La boulimie d'Amélie
par Marianne Payot
Sa réussite, Amélie Nothomb affirme qu'elle la doit à son insatiable appétit... de vie. Autobiographie vorace
On n'en attendait pas moins d'elle. A 36 ans, forte d'une douzaine de romans publiés - et célébrés - Amélie Nothomb, la plus excentrique des Belges, tombe le masque. A sa manière. Enlevée, méticuleuse, ironique, intelligente. Fil rouge de cette autobiographie singulière, clef du succès de la seule romancière francophone qui, bon an mal an, pulvérise les ventes: la faim, la sur-faim, dont Amélie est habitée depuis sa prime enfance.
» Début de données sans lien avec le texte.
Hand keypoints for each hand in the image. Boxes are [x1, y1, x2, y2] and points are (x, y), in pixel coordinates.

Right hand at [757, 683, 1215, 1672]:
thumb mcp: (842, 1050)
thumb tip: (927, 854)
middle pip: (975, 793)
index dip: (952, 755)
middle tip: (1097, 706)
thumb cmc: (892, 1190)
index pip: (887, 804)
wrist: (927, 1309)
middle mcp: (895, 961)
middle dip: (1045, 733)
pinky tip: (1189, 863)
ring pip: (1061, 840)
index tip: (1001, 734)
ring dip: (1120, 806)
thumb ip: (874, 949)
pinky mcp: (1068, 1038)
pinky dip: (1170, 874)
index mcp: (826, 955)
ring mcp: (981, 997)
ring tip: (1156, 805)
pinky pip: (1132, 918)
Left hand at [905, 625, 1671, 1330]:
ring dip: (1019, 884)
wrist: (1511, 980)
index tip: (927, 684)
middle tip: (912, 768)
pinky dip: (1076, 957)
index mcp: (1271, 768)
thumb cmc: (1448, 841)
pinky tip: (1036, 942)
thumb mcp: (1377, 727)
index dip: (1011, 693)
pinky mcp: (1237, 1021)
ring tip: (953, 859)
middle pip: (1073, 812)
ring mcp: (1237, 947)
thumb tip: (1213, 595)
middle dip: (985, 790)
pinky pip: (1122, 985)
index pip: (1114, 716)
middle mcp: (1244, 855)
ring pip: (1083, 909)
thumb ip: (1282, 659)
Faim de tout: des sucreries, du Japon, de l'amour familial, de l'alcool de prune, d'eau, de la carte du monde, des livres, des mots... Jamais rassasiée, toujours en quête, la fille du consul décline, avec subtilité, ses années de formation, éclairant, au détour d'une phrase, d'une anecdote, de nombreux pans de son oeuvre. Le Sabotage amoureux, Stupeur et tremblements, Métaphysique des tubes, Robert des noms propres prennent ainsi du relief, de la chair, pour le plus grand plaisir de ses fidèles lecteurs.
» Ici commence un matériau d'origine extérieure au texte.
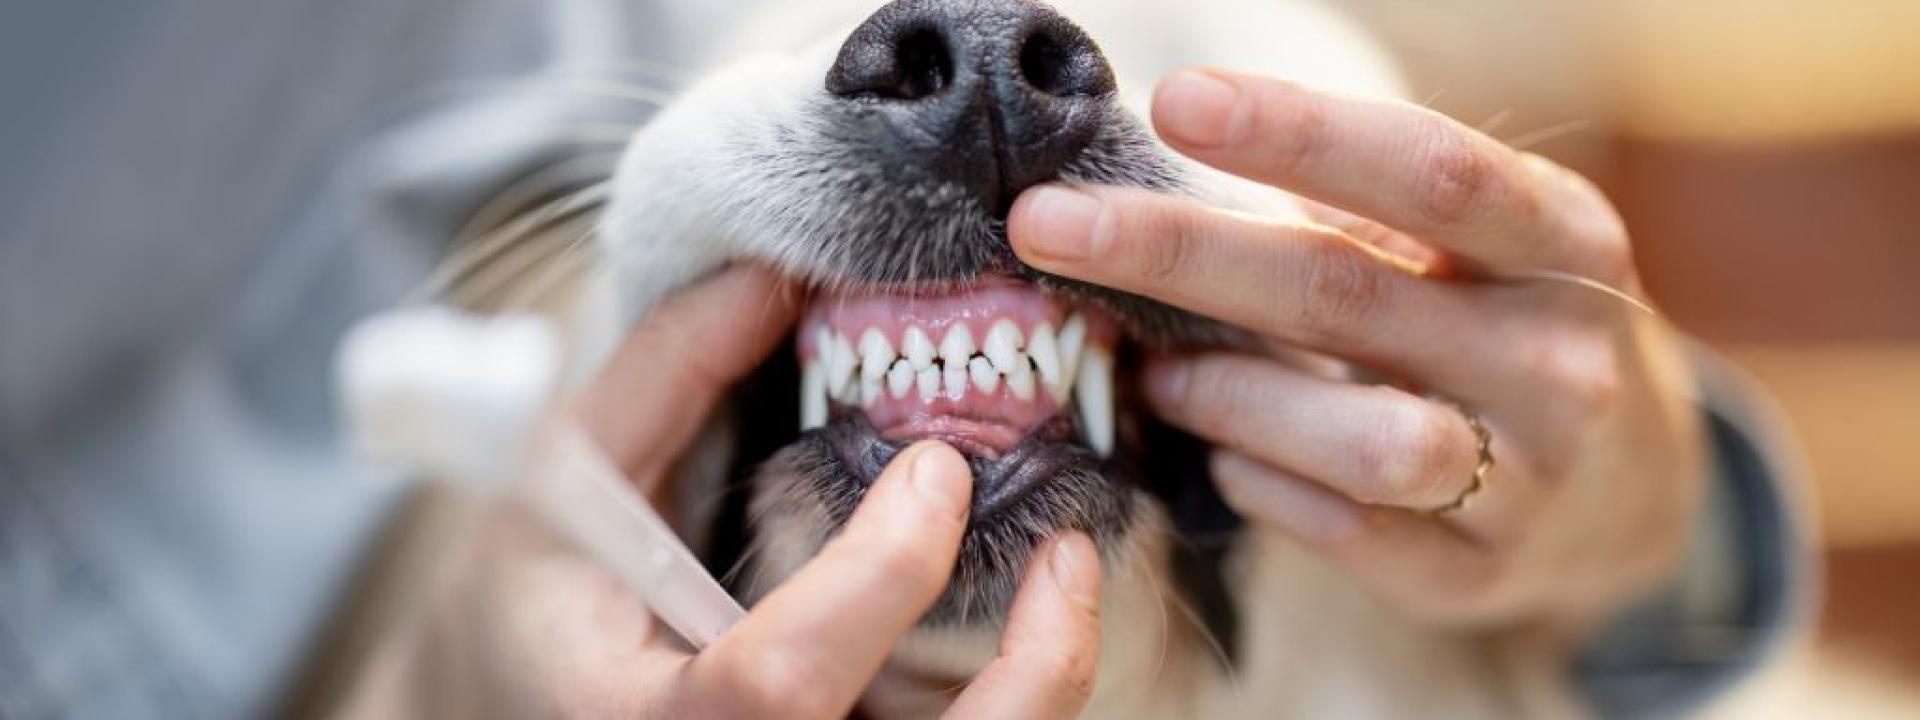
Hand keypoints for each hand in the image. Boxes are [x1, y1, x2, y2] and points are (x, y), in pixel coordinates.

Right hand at [341, 267, 1103, 718]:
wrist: (515, 706)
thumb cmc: (531, 603)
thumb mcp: (565, 483)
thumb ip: (666, 377)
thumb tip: (776, 272)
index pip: (774, 685)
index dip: (877, 578)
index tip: (935, 469)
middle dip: (1028, 672)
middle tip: (1066, 556)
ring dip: (1043, 693)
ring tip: (1071, 584)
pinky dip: (1012, 704)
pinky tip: (1038, 629)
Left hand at [1007, 69, 1706, 633]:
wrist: (1635, 491)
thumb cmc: (1512, 327)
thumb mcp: (1483, 248)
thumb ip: (1362, 210)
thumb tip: (1180, 157)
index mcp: (1565, 242)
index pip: (1429, 171)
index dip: (1299, 132)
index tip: (1174, 101)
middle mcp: (1560, 357)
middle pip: (1346, 295)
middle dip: (1178, 254)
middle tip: (1048, 226)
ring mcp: (1528, 479)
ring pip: (1355, 438)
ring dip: (1225, 396)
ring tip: (1158, 373)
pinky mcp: (1476, 573)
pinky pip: (1342, 530)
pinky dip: (1260, 483)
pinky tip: (1228, 454)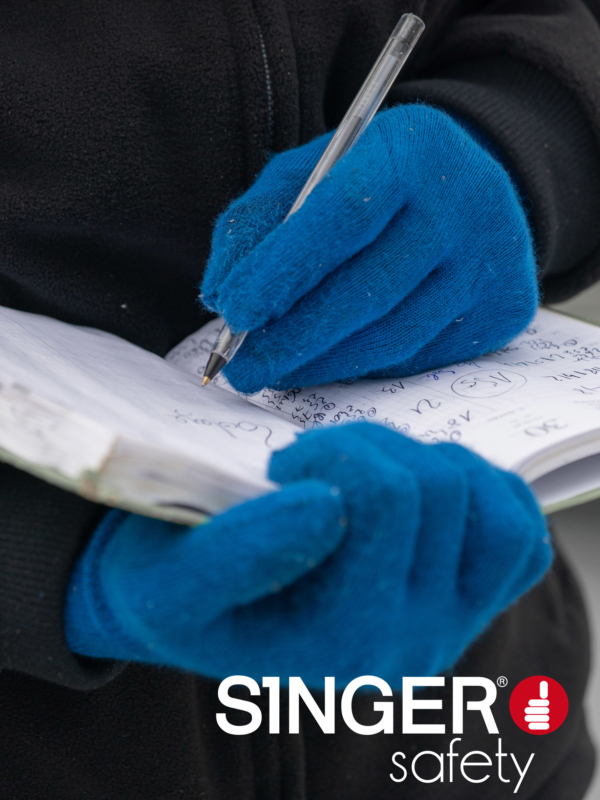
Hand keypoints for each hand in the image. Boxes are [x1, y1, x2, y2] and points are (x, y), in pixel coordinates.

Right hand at [64, 424, 550, 686]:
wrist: (197, 607)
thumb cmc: (178, 585)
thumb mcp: (173, 576)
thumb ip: (238, 551)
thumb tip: (326, 503)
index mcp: (342, 645)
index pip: (390, 501)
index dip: (335, 454)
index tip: (282, 466)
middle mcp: (410, 646)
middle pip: (439, 490)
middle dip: (369, 448)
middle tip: (313, 462)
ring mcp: (448, 625)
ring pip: (491, 506)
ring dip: (425, 462)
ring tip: (361, 474)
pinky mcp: (467, 601)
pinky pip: (516, 533)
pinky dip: (477, 490)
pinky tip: (414, 489)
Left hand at [201, 104, 537, 392]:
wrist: (473, 189)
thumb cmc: (376, 180)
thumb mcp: (312, 173)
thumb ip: (258, 221)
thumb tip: (220, 293)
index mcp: (410, 149)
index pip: (342, 215)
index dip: (283, 269)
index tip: (234, 312)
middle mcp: (462, 205)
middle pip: (369, 289)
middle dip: (295, 338)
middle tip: (243, 368)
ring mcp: (489, 264)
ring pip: (395, 335)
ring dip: (324, 364)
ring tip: (275, 373)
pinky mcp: (501, 312)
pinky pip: (418, 355)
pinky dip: (363, 367)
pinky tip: (327, 365)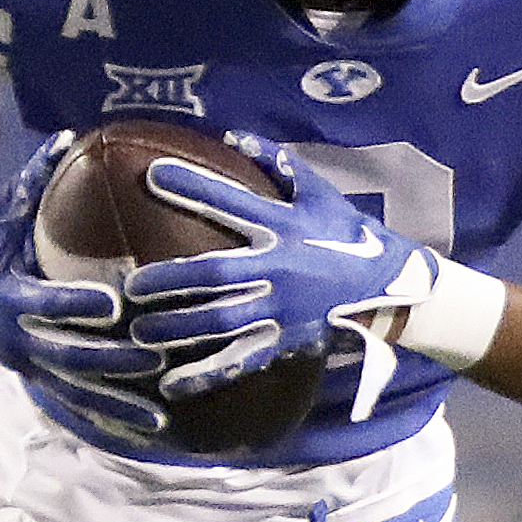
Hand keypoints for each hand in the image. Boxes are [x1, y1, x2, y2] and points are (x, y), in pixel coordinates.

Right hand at [0, 136, 163, 437]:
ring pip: (77, 387)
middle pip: (68, 353)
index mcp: (5, 293)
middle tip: (155, 356)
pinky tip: (153, 426)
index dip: (76, 303)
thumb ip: (35, 178)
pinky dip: (114, 415)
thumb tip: (70, 137)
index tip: (112, 302)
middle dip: (111, 358)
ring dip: (119, 399)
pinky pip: (79, 403)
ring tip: (161, 409)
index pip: (44, 301)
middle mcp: (16, 336)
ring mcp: (28, 362)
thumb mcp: (2, 210)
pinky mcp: (40, 378)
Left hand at [123, 137, 435, 407]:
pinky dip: (207, 374)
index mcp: (286, 228)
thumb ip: (279, 164)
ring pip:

Le Japon (mythifié), la Chine (crainte), New York (tourbillonnante), le Bangladesh (mourant), la Birmanie (incomprise), le Laos (soumis)... de 0 à 17 ans, Amélie vit au rythme des affectations de son diplomate de père. Un nomadisme culturel qui décuple sa curiosité et renforce sa précocité. A 4 ans, elle fait l'école buissonnière et finit les flûtes de champagne des invités; à 6 ans, elle connaît son globe terrestre par coeur et lit les contes des Mille et Une Nuits; à 8 ans, elle enflamme le coeur de dix petites filles du lycée français de New York et dévore Les Misérables; à 12 ans, elle est enivrée par une nouvelle de Colette et se fait violer dans les eaux du golfe du Bengale; à 13 ans, elle boit pour oublier qu'elle en a 13 et entame une longue anorexie («paroxysme de la faim»); à 15 ans, à défaut de mourir, elle s'alimente, ne quitte plus sa chambre et se convainc, à la lecture des Jeunes Filles de Montherlant, qu' «il faut tout devenir, sauf une femme».
Elle devint donc écrivain. A plein temps. Croquant les mots comme les barres de chocolat de son enfance. Avec la même voracité, la même boulimie. Mais au grand jour, dorénavant. La tête haute, sourire narquois aux lèvres.